Figure 1.

Hair-bundle state diagram. (A) A theoretical state diagram specifies the behaviors of a hair bundle for various combinations of constant force (F_C) and load stiffness (K_L). A line of Hopf bifurcations (red) separates a region within which a hair bundle oscillates spontaneously (orange) from one in which the bundle remains quiescent (white). Bautin points (black) lie at the border between the supercritical and subcritical segments of this line. Within the spontaneously oscillatory region, a bundle’s oscillations fall in amplitude and rise in frequency with an increase in load stiffness (red and blue arrows, right panels). A line of fold bifurcations (green, dashed) confines a region within which a bundle exhibits bistability (light green). The gray arrows correspond to the regions of the bundle’s state diagram explored in Figs. 2, 3, 4, and 5. (B) Oscillations of an experimentally observed hair bundle changed in appearance as the load stiffness increased from 300 μN⋅m⁻¹ to 1000 μN⋅m⁻¹ (red to purple).

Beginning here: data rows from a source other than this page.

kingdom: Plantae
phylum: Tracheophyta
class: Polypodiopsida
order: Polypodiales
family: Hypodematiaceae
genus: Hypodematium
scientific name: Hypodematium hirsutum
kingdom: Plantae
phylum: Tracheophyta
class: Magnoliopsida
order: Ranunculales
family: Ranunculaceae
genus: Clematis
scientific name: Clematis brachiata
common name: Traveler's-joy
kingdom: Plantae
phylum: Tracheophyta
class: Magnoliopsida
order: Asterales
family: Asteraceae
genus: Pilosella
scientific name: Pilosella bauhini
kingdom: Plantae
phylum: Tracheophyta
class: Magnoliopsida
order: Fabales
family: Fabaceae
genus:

The position histograms and associated dip statistics shown to the right of each trace signal the presence or absence of spontaneous oscillations. The dip statistic quantifies the modality of the system’s position histogram; a dip statistic of at least 0.01 with p < 10⁻³ implies spontaneous oscillation. (C) An experimental state diagram depicts the behavior of a hair bundle for different values of the load stiffness and constant force. White boxes correspond to operating points at which the bundle’s position histogram possessed a dip statistic of <0.01, indicating quiescent behavior. Within the territory of spontaneous oscillation, the intensities of red and blue correspond to the amplitude and frequency, respectively, of the bundle’s oscillations calculated with a peak-detection algorithm with a threshold of 25 nm. Colored circles correspond to the traces in (B). (D) The dip-statistic values for the experimental state diagram in (C) are displayed in shades of purple. (E) Spearman’s rank correlation (ρ) quantifies the relationships between amplitude (red arrow) and frequency (blue arrow) with the load stiffness (ρ(K_L)) and constant force (ρ(F_C)) (Table S1). For all experimental data, the stiffness and drag coefficient of the stimulus fiber were k_SF = 109 μN⋅m⁻¹ and ξ_SF = 142 nN⋅s⋅m⁻¹, respectively. The proportional gain of the load clamp was 0.01. For a complete description of the bundle’s experimental state diagram, see Supporting Material Section B.